━━━━━ 提示文
今週は歴史と伝統のあるG1天皇賞・春となります。
2年以上に及ぶ京都競馬場の改修工事によって、2022年と21年は阪神競馬場での開催でした。今年の天皇賞・春は3年ぶりに京都競馬場での開催となるので、阪神開催と京都開催の天皇賞・春を振り返りつつ、どのようなレースとなるのか分析していきたいと思います。

上は阪神での天皇賞・春のコース図となります
特徴としては、2週目は内回りコースを使用するので、直線は約356Mと短く、3コーナー部分にあたるラスト800M地点から下り坂となり、ラスト200M地点からゴール前にかけて2Mの急坂があることです。1コーナーから2コーナー(ラスト8目から9F目)にかけては、コーナーの径がきつい為ペースが極端に落ち着きます。また、コーナーでの加速が苦手な馬や遠心力で負荷が掛かる前に、先団との距離を詰めたい後続や中団に位置する馬の押し上げもあり、向こう正面にあたる地点(ラスト6F目)から3コーナー(ラスト5F目)にかけてペースが上がっていきます。
2022年 Mペース 前半5F60.5
12.2 – 12.8 – 13.3 – 12.9 – 12.3
12.0 – 11.9 – 11.5 – 11.7 – 13.2
2021年 Hペース 前半5F59.8
11.8 – 12.1 – 13.1 – 12.6 – 12.1
12.0 – 11.9 – 12.1 – 12.3 – 13.0
次に阪神開催となった過去2年の
ペースと前半5Fのタイム
後半10Fのラップを示したモノです
これを見ても、ラスト8F目では13秒台とペースが落ちていて、ラスト6F目から0.5~0.6秒ペースアップし、12秒前半にペースが引き上がっていることが分かります。レース後半のラップを見ても、11秒台中盤までしかラップが上がっていません。当然ペースアップが速くなればなるほど脚を溜められず、10秒台後半から11秒台前半となるような瞬発力は要せず、12秒台前半の脚を長く使えるスタミナと持続力が必要なレース、ということが分かると思います。
━━━━━━━━━━
━━━━━ 演習データ
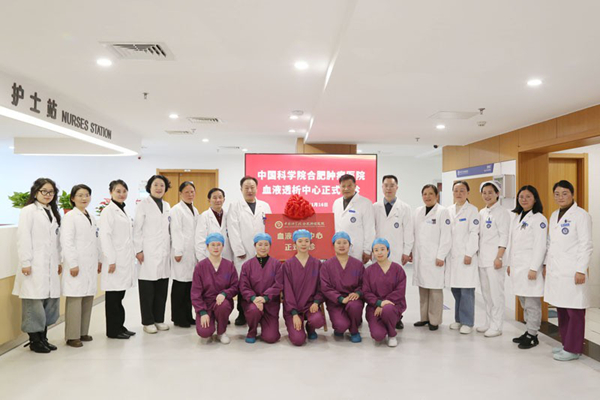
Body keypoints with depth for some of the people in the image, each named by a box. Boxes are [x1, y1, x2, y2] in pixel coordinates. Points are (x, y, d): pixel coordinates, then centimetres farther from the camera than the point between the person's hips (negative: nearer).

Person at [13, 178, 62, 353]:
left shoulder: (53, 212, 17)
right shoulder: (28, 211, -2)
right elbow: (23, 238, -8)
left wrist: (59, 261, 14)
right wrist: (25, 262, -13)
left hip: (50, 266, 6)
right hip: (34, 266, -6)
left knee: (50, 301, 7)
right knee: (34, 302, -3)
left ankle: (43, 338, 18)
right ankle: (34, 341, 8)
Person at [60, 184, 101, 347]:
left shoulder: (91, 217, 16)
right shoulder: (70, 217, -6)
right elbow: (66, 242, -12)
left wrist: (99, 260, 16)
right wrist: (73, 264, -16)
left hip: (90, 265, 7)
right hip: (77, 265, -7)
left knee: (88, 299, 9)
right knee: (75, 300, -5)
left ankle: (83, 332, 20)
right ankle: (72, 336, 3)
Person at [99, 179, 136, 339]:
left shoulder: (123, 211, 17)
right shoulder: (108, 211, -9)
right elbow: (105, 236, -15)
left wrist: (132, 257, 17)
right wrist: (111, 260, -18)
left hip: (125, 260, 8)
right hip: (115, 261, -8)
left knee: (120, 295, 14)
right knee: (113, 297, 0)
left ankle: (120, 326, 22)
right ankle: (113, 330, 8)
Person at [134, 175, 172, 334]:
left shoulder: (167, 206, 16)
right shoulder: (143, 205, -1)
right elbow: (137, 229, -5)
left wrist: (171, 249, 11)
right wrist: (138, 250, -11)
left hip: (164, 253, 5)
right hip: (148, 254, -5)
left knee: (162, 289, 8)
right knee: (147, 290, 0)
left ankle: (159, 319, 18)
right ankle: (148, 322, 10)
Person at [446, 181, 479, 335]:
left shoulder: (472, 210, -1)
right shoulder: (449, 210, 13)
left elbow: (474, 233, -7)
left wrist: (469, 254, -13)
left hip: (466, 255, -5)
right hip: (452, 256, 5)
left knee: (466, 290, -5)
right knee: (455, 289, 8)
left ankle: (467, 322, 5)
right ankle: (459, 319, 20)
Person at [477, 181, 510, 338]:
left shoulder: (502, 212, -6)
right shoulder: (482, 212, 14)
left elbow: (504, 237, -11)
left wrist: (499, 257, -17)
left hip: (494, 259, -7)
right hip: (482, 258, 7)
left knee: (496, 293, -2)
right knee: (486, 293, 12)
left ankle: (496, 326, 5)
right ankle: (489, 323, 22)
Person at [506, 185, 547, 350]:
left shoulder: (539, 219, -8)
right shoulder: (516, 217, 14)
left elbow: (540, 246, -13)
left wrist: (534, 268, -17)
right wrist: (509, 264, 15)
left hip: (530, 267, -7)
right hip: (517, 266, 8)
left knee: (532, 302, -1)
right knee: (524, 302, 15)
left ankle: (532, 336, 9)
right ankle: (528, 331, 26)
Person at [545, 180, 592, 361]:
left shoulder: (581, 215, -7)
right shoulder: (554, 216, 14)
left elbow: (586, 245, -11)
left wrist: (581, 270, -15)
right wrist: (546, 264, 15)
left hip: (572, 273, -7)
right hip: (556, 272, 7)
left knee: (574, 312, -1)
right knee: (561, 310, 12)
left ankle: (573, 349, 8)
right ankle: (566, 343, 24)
━━━━━━━━━━
━━━━━ 演習データ
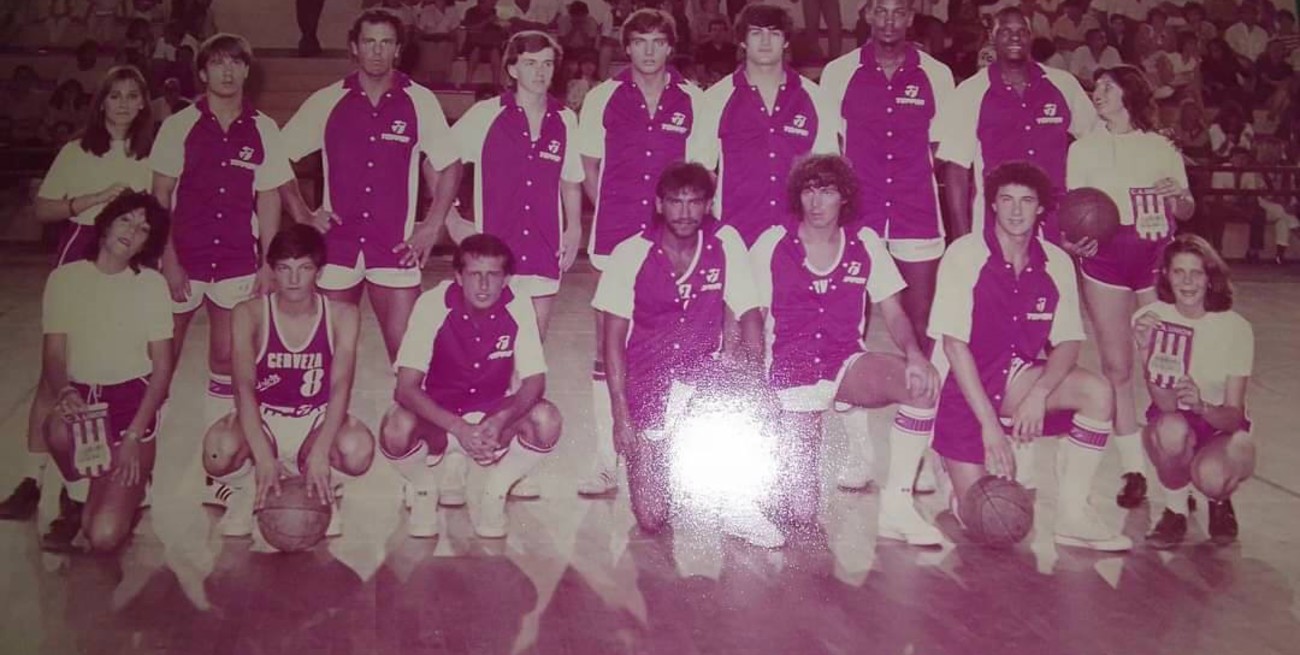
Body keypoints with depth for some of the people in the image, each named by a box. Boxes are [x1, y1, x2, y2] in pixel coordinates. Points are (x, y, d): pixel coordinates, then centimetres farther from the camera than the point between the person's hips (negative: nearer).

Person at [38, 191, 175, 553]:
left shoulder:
━━━━━━━━━━
* 演習の目的
天皇賞・春を分析した文章を、最後の文の後から書き継ぐこと。

* 演習の結果
そして京都でのコース図を見ていきます
3200Mは外回りコースを使用し、一周半走るレースとなります。
特徴としては、直線は平坦で約403Mと長く、向こう正面から3コーナーにかけて高低差3.9Mの坂を上って下るコースとなります。スタート後、最初のコーナーまでは約400Mと距離があるので、ポジション争いや先行馬のタイプによって、ペースが上がります。ただ、3200Mと長丁場のレースなので、隊列が決まってしまえばペースは落ち着きやすく、二周目の向こう正面から再び坂を上るため、レースが動きにくいコースとなります。レースが動く地点は二度目の坂を下る、ラスト4F目から一気にペースアップし、直線も平坦なので再加速しある程度の瞬発力も必要なレースとなります。
2020年 Sペース 前半5F:63.0
11.6 – 12.5 – 12.1 – 12.2 – 12.7
12.5 – 11.9 – 11.9 – 11.9 – 12.2
2019年 Sペース 前半5F:59.8
12.5 – 13.8 – 13.3 – 12.4 – 12.5
12.3 – 11.7 – 11.6 – 11.0 – 11.9
2018年 Mペース 前半5F:60.1
12.0 – 13.2 – 12.6 – 12.6 – 12.8
12.6 – 12.1 – 12.1 – 11.4 – 12.4
2017年 Hペース 前半5F:58.3
11.6 – 13.0 – 12.5 – 12.7 – 12.6
12.5 – 12.2 – 11.6 – 11.7 – 12.2
2016年 Mペース 前半5F:61.8
11.6 – 12.9 – 12.6 – 12.6 – 12.7
12.5 – 11.6 – 11.4 – 11.7 – 11.9
上は先ほどと同様に、京都開催時の過去5年のモノとなります
ペースに関しては、その年の逃げ馬のタイプによって様々ですが、ラスト5F目以降は概ね同じようなラップとなっていることが分かります。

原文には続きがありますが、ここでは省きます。